De son côté, Mahmoud Hussein a déclaré qu’il subissait des mauvais traitements et était détenu dans une cellule isolée qui ne permet pas l’introduction de nourriture ou de vêtements. Privé de contact avec sa famille et ses avocats, sa détention prend une allure de punition dont beaucoup craignent qu’elle ne s’étale dans le temps.
Cette arrestation d’un journaliste d’Al Jazeera en Egypte est loin d’être un cas isolé. Le pays a en effet impulsé une campagne de répression à l’encontre des médias, des journalistes ou des ONG critiques envers le pouvoir. Alertées sur cette dégradation de la situation, les Nations unies ont appelé le régime à respecter ses engagements en matière de protection de la liberté de la presse. « Nous appelons à la résolution rapide de ce dossier en conformité avec les obligations égyptiennes en matière de protection de la liberté d’expression et de la liberté d’opinion », a récemment déclaré Stéphane Dujarric, porte-parole du Secrétaire général de l’ONU. De leur côté, Reporters sans frontières (RSF) ainsi que la Fédération Internationale des Journalistes (FIJ) ont dénoncé l'arrestation arbitraire et la détention de Mahmoud Hussein.
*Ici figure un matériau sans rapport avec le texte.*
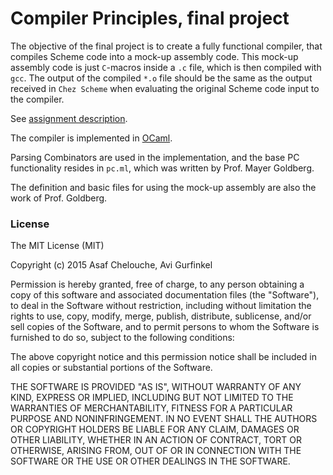 # Compiler Principles, final project

The objective of the final project is to create a fully functional compiler, that compiles Scheme code into a mock-up assembly code. This mock-up assembly code is just `C`-macros inside a `.c` file, which is then compiled with `gcc`. The output of the compiled `*.o` file should be the same as the output received in `Chez Scheme` when evaluating the original Scheme code input to the compiler.

See [assignment description](http://www.cs.bgu.ac.il/~comp161/wiki.files/final-project.html).

The compiler is implemented in [OCaml](https://ocaml.org).

Parsing Combinators are used in the implementation, and the base PC functionality
resides in `pc.ml`, which was written by Prof. Mayer Goldberg.

The definition and basic files for using the mock-up assembly are also the work of Prof. Goldberg.

### License

The MIT License (MIT)

Copyright (c) 2015 Asaf Chelouche, Avi Gurfinkel

Permission is hereby granted, free of charge, to any person obtaining a copy of this software and associated documentation files (the "Software"), to deal in the Software without restriction, including without limitation the rights to use, copy, modify, merge, publish, distribute, sublicense, and/or sell copies of the Software, and to permit persons to whom the Software is furnished to do so, subject to the following conditions:

The above copyright notice and this permission notice shall be included in all copies or substantial portions of the Software.

THE SOFTWARE IS PROVIDED "AS IS", WITHOUT WARRANTY OF ANY KIND, EXPRESS OR IMPLIED, INCLUDING BUT NOT LIMITED TO THE WARRANTIES OF MERCHANTABILITY, FITNESS FOR A PARTICULAR PURPOSE AND NONINFRINGEMENT. IN NO EVENT SHALL THE AUTHORS OR COPYRIGHT HOLDERS BE LIABLE FOR ANY CLAIM, DAMAGES OR OTHER LIABILITY, WHETHER IN AN ACTION OF CONTRACT, TORT OR OTHERWISE, ARISING FROM, OUT OF OR IN CONNECTION WITH THE SOFTWARE OR THE USE OR OTHER DEALINGS IN THE SOFTWARE.

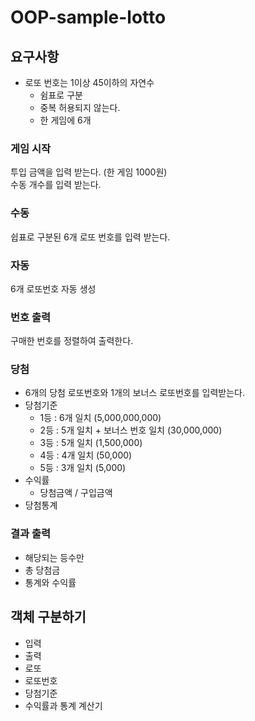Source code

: # OOP-sample-lotto

## 요구사항
- 로또 번호는 1이상 45이하의 자연수
	- 쉼표로 구분
	- 중복 허용되지 않는다.
	- 한 게임에 6개
### 게임 시작
투입 금액을 입력 받는다. (한 게임 1000원)  
수동 개수를 입력 받는다.
### 수동
쉽표로 구분된 6개 로또 번호를 입력 받는다.
### 자동
6개 로또번호 자동 생성
### 번호 출력
구매한 번호를 정렬하여 출력한다.  
### 당첨
- 6개의 당첨 로또번호와 1개의 보너스 로또번호를 입력받는다.
- 당첨기준
	- 1등 : 6개 일치 (5,000,000,000)
	- 2등 : 5개 일치 + 보너스 번호 일치 (30,000,000)
	- 3등 : 5개 일치 (1,500,000)
	- 4등 : 4개 일치 (50,000)
	- 5등 : 3개 일치 (5,000)
- 수익률
	- 당첨금액 / 구입금액
- 당첨통계
### 결과 출력
- 해당되는 등수만
- 총 당첨금
- 통계와 수익률

## 객체 구분하기
- 입력
- 출력
- 로또
- 로또번호
- 당첨기준
- 수익률과 통계 계산기



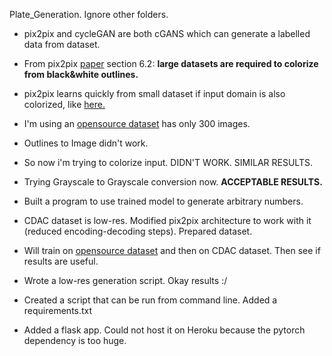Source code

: Plate_Generation. Ignore other folders.


- pix2pix and cycleGAN are both cGANS which can generate a labelled data from dataset.
- From pix2pix [paper](https://arxiv.org/pdf/1611.07004.pdf) section 6.2: **large datasets are required to colorize from black&white outlines.**
- pix2pix learns quickly from small dataset if input domain is also colorized, like [here.](https://blog.paperspace.com/content/images/2018/08/test-html-1.png)
- I'm using an [opensource dataset](https://medusa.fit.vutbr.cz/traffic/research-topics/general-traffic-analysis/holistic-recognition-of-low-quality-license-plates-by-cnn-using-track-annotated-data-iwt4s-avss-2017/) has only 300 images.
- Outlines to Image didn't work.
- So now i'm trying to colorize input. DIDN'T WORK. SIMILAR RESULTS. 
- Trying Grayscale to Grayscale conversion now. **ACCEPTABLE RESULTS.**
- Built a program to use trained model to generate arbitrary numbers. 

- CDAC dataset is low-res. Modified pix2pix architecture to work with it (reduced encoding-decoding steps). Prepared dataset.
- Will train on [opensource dataset](https://medusa.fit.vutbr.cz/traffic/research-topics/general-traffic-analysis/holistic-recognition-of-low-quality-license-plates-by-cnn-using-track-annotated-data-iwt4s-avss-2017/) and then on CDAC dataset. Then see if results are useful.

- Wrote a low-res generation script. Okay results :/
- Created a script that can be run from command line. Added a requirements.txt
- Added a flask app. Could not host it on Heroku because the pytorch dependency is too huge.

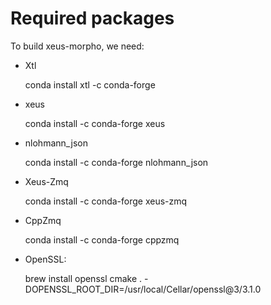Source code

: # Required packages

To build xeus-morpho, we need: 

* Xtl

    conda install xtl -c conda-forge

* xeus

    conda install -c conda-forge xeus

* nlohmann_json

    conda install -c conda-forge nlohmann_json

* Xeus-Zmq

    conda install -c conda-forge xeus-zmq

* CppZmq

    conda install -c conda-forge cppzmq

* OpenSSL: 

    brew install openssl
    cmake . -DOPENSSL_ROOT_DIR=/usr/local/Cellar/openssl@3/3.1.0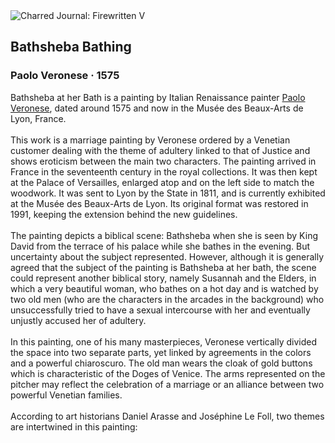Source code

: <div class="artwork-of-the-day">
  <div class="container">
    <div class="img-wrapper">
      <img
        src="https://uploads3.wikiart.org/images/paolo-veronese/bathsheba-bathing.jpg!Large.jpg"
        alt="Charred Journal: Firewritten V" />
    </div>
    <div class="artwork-detail">
      <div class="artwork-origin"> 
        <h2 class="artwork-name">Bathsheba Bathing</h2>
        <h3 class="artist">
          Paolo Veronese
                    ·  1575
        </h3>
      </div>
      <p class="description">
        <span class="artwork-description-text ng-binding" ng-bind-html="viewModel.ArtworkOfTheDay.Description | unsafe">Bathsheba at her Bath is a painting by Italian Renaissance painter <a target="_blank" href="/en/paolo-veronese">Paolo Veronese</a>, dated around 1575 and now in the Musée des Beaux-Arts de Lyon, France.
<br>
<br>This work is a marriage painting by Veronese ordered by a Venetian customer dealing with the theme of adultery linked to that of Justice and shows eroticism between the main two characters. The painting arrived in France in the seventeenth century in the royal collections. It was then kept at the Palace of Versailles, enlarged atop and on the left side to match the woodwork. It was sent to Lyon by the State in 1811, and is currently exhibited at the Musée des Beaux-Arts de Lyon. Its original format was restored in 1991, keeping the extension behind the new guidelines.
<br>
<br>The painting depicts a biblical scene: Bathsheba when she is seen by King David from the terrace of his palace while she bathes in the evening. But uncertainty about the subject represented. However, although it is generally agreed that the subject of the painting is Bathsheba at her bath, the scene could represent another biblical story, namely Susannah and the Elders, in which a very beautiful woman, who bathes on a hot day and is watched by two old men (who are the characters in the arcades in the background) who unsuccessfully tried to have a sexual intercourse with her and eventually unjustly accused her of adultery.
<br>
<br>In this painting, one of his many masterpieces, Veronese vertically divided the space into two separate parts, yet linked by agreements in the colors and a powerful chiaroscuro. The old man wears the cloak of gold buttons which is characteristic of the Doges of Venice. The arms represented on the pitcher may reflect the celebration of a marriage or an alliance between two powerful Venetian families.
<br>
<br>According to art historians Daniel Arasse and Joséphine Le Foll, two themes are intertwined in this painting:</span>
                        <div class="text-shadow-container" ng-show="showShadow" style=""></div>
      </p>
    </div>
  </div>

</div>
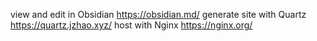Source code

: view and edit in Obsidian https://obsidian.md/
generate site with Quartz https://quartz.jzhao.xyz/
host with Nginx https://nginx.org/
Inquiétant recul des libertés en Egypte
Depuis l'arrivée au pouvoir d’Abdelfattah al-Sissi, Al Jazeera est accusée par les autorités du Caire de soutenir le mouvement des Frères musulmans, qualifié d'"organisation terroriste" depuis une décision datant de 2014. Les journalistes de la chaîne sont systématiquement vilipendés par les autorités judiciaires qui les accusent « d'incitation à la sédition contre l'Etat et de diffusion de fausses informations ». Loin d’être l’expression d’une décision impartiale d’une justice indépendante, ces sentences sont le reflet de la mainmise totale de l’institution judiciaire dans les mains du pouvoir central. Preuve de cette descente aux enfers, Le Caire a récemment instrumentalisé des arrêtés de justice autour de la restitution (pourtant programmée) de quelques îles à l’Arabie Saoudite pour engager un bras de fer avec Riyad. Cette querelle judiciaire a gravement mis à mal le partenariat stratégique entre les deux pays et le roi Salman ben Abdelaziz ne cache plus son exaspération devant un régime qui, sur les grands dossiers régionaux (notamment la Syrie et le rapprochement avec l’Iran) semble prendre systématiquement le contre-pied de ses choix stratégiques. Signe des temps, Riyad est désormais bien plus proche de l’axe Turquie-Qatar et, afin de combler le déficit d’argent frais apporté par son puissant voisin, la junte militaire semble de plus en plus dépendante des subsides des Emirats arabes unis dont l’animosité envers l’islam politique porté par les Frères musulmans ne faiblit pas.
Au moins 30 journalistes sont emprisonnés en Egypte selon le Syndicat des journalistes égyptiens, et plus de 62 selon le Réseau arabe pour l’information sur les droits de l’homme (Anhri) qui tient compte des photographes et des indépendants. Selon le Comité pour la protection des journalistes, sept journalistes ont trouvé la mort depuis le coup d’Etat de juillet 2013 fomenté par l’armée qui a porté au pouvoir le maréchal Abdelfattah al-Sissi. De même, trois journalistes ont été condamnés à la peine de mort en mai 2016 dont deux d’Al Jazeera.
La situation des journalistes est de plus en plus mis à mal en Egypte, classée 159 sur 180 dans l'Indice mondial de liberté de la presse 2016 de RSF. Le pays est aujourd'hui l'une des plus grandes prisons à ciel ouvert pour les correspondants de presse après la Chine, l'Érythrée et l'Iran.